Bukan berarti tidak bisa diterapkan namun belum bisa diterapkan karena sistem
pendidikan Indonesia yang masih terpaku pada teori dari kurikulum yang telah
dibuat oleh dinas terkait. Sehingga nantinya jika konsep siswa yang ideal
Summerhill ini diterapkan di Indonesia maka akan membuat masalah baru dengan tidak
diberlakukannya kurikulum yang kaku tersebut.
Penutup
Anak-anak merupakan makhluk
yang lahir dengan duniannya sendiri sehingga lingkungan disekitarnya terkdang
berusaha bagaimana agar dapat masuk ke dalam dunia anak, bukan anak yang harus
dan dipaksa masuk ke dunia orang dewasa yang tidak sesuai dengan anak-anak. Sedangkan
siswa merupakan salah satu komponen penting di dalam pendidikan. Senyatanya
anak-anak dan murid adalah sama. Mereka memiliki tugas sama yaitu belajar.
Namun kadang mereka harus dijejali dengan berbagai tuntuan materi yang wajib
mereka pahami atau serentetan rumus yang harus mereka hafal.

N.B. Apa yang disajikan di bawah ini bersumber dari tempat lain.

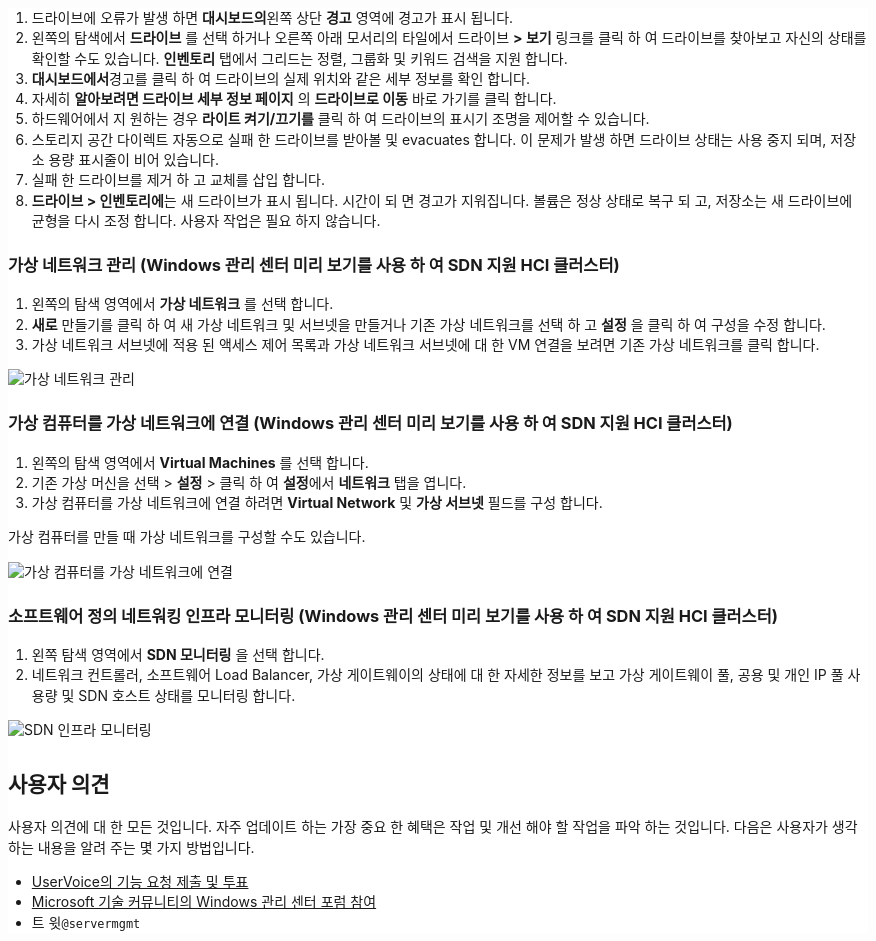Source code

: 1. 드라이브에 오류가 발생 하면 **대시보드의**왼쪽 상단 **경고** 영역에 경고가 표시 됩니다.
2. 왼쪽의 탐색에서 **드라이브** 를 선택 하거나 오른쪽 아래 모서리의 타일에서 드라이브 **> 보기** 링크를 클릭 하 여 드라이브를 찾아보고 자신의 상태를 확인할 수도 있습니다. **인벤토리** 탭에서 그리드는 정렬, 그룹화 및 키워드 검색을 지원 합니다.
3. **대시보드에서**경고를 클릭 하 여 드라이브의 실제 위치와 같은 세부 정보를 확인 합니다.
4. 자세히 **알아보려면 드라이브 세부 정보 페이지** 의 **드라이브로 이동** 바로 가기를 클릭 합니다.
5. 하드웨어에서 지 원하는 경우 **라이트 켜기/끄기를** 클릭 하 여 드라이브의 표시기 조명을 제어할 수 있습니다.
6. 스토리지 공간 다이렉트 자동으로 실패 한 드라이브를 받아볼 및 evacuates 합니다. 이 문제가 발생 하면 드라이브 상태는 사용 중지 되며, 저장소 용량 표시줄이 비어 있습니다.
7. 실패 한 드라이브를 제거 하 고 교체를 삽입 합니다.
8. **드라이브 > 인벤토리에**는 새 드라이브가 표시 됩니다. 시간이 되 면 경고가 지워집니다. 볼륨은 정상 상태로 복구 되 고, 저장소는 새 드라이브에 균형을 다시 조정 합니다. 사용자 작업은 필요 하지 않습니다.

### <a name="manage-virtual-networks-sdn-enabled-hci-clusters-using-windows-admin-center-preview"></a>가상 네트워크 관리 (Windows 관리 센터 미리 보기를 사용 하 여 SDN 지원 HCI 클러스터)

1. 왼쪽의 탐색 영역에서 **가상 네트워크** 를 선택 합니다.
2. **새로** 만들기를 클릭 하 여 새 가상 네트워크 및 서브넷을 만들거나 기존 가상 네트워크를 선택 하 고 **설정** 을 클릭 하 여 구성을 수정 합니다.
3. 가상 네트워크 서브넷에 적용 된 액세스 제어 목록과 가상 네트워크 서브넷에 대 한 VM 연결을 보려면 기존 가상 네트워크를 클릭 합니다.

![가상 네트워크 관리](../media/manage-hyper-converged/manage-virtual-networks.png)

### <a name="connect-a-virtual-machine-to-a-virtual-network-sdn-enabled-hci-clusters-using-windows-admin-center-preview"></a>가상 컴퓨터를 가상 네트워크에 연결 (Windows 관리 센터 미리 보기를 사용 하 여 SDN 지원 HCI 클러스터)

1. 왼쪽의 탐색 영역에서 **Virtual Machines** 를 선택 합니다.
2. 기존 가상 머신을 선택 > **설정** > 클릭 하 여 **설정**에서 **네트워크** 탭을 엽니다.
3. 가상 컴퓨터를 가상 네트워크에 연결 하려면 **Virtual Network** 및 **가상 서브넷** 필드를 구성 합니다.

가상 컴퓨터를 만들 때 가상 네트워크를 구성할 수도 있습니다.

![가상 컴퓨터를 가상 네트워크에 연결](../media/manage-hyper-converged/connect-vm-to-virtual-network.png)

### <a name="monitor-software-defined-networking-infrastructure-sdn-enabled-hci-clusters-using-windows-admin-center-preview"></a>소프트웨어 정의 네트워킹 인프라 모니터링 (Windows 관리 센터 미리 보기를 사용 하 여 SDN 지원 HCI 클러스터)

1. 왼쪽 탐색 영역에서 **SDN 모니터링** 을 선택 합니다.
2. 네트워크 컨트롤러, 소프트웨어 Load Balancer, 가상 게이트웨이의 상태에 대 한 자세한 정보를 보고 가상 게이트웨이 풀, 공용 및 개인 IP 풀 사용량 및 SDN 호스트 상태를 모니터링 합니다.

![SDN 인프라 모니터링](../media/manage-hyper-converged/sdn-monitoring.png)

## <a name="feedback"></a>사용자 의견

사용자 의견에 대 한 모든 것입니다. 자주 업데이트 하는 가장 중요 한 혜택은 작업 및 개선 해야 할 작업을 파악 하는 것입니다. 다음은 사용자가 생각 하는 내용을 알려 주는 몇 가지 방법입니다.

- [UserVoice의 기능 요청 제출 및 투표](https://windowsserver.uservoice.com/forums/295071/category/319162?query=%5Bhci%5D)
- [Microsoft 기술 커뮤니티의 Windows 관리 센터 포럼 참여](https://techcommunity.microsoft.com/t5/Windows-Server-Management/bd-p/WindowsServerManagement)
- 트 윗`@servermgmt`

Hal itu menyebabkan terbentuknya siswa yang menanggu
beban materi yang banyak sehingga menyebabkan mereka kekurangan masa anak-anak
mereka untuk bermain. Mereka akan mengimplementasikan beban yang mereka anggap
berat itu ke dalam sifat-sifat yang negative dengan melawan aturan-aturan yang
telah dibuat atau membangkang dari tugas-tugas yang telah diberikan guru di
sekolah. Konsep siswa yang seperti itu sangatlah buruk bagi kelangsungan
pendidikan.
Salah satu konsep siswa yang ideal menurut Summerhill
adalah mereka (anak-anak) yang mampu menjadi diri mereka sendiri tanpa terikat
dengan aturan ataupun beban pelajaran yang harus mereka dengarkan setiap
harinya. Konsep ini menjadikan anak-anak pribadi yang kritis dan lebih percaya
diri dengan melakukan apapun yang menurut mereka kuasai sehingga menimbulkan
rasa bahagia di dalam hati mereka. Hal ini akan mendorong terbentuknya
siswa-siswi yang ideal yang akan dapat memajukan pendidikan.
Daftar Pustaka
Neill,
A. S. (2007). Summerhill School "Pendidikan Alternatif yang
Membebaskan". Jakarta: Serambi Ilmu Semesta.
Sadulloh, Uyoh.
(2010). Pengantar Filsafat Pendidikan. Bandung: Alfabeta.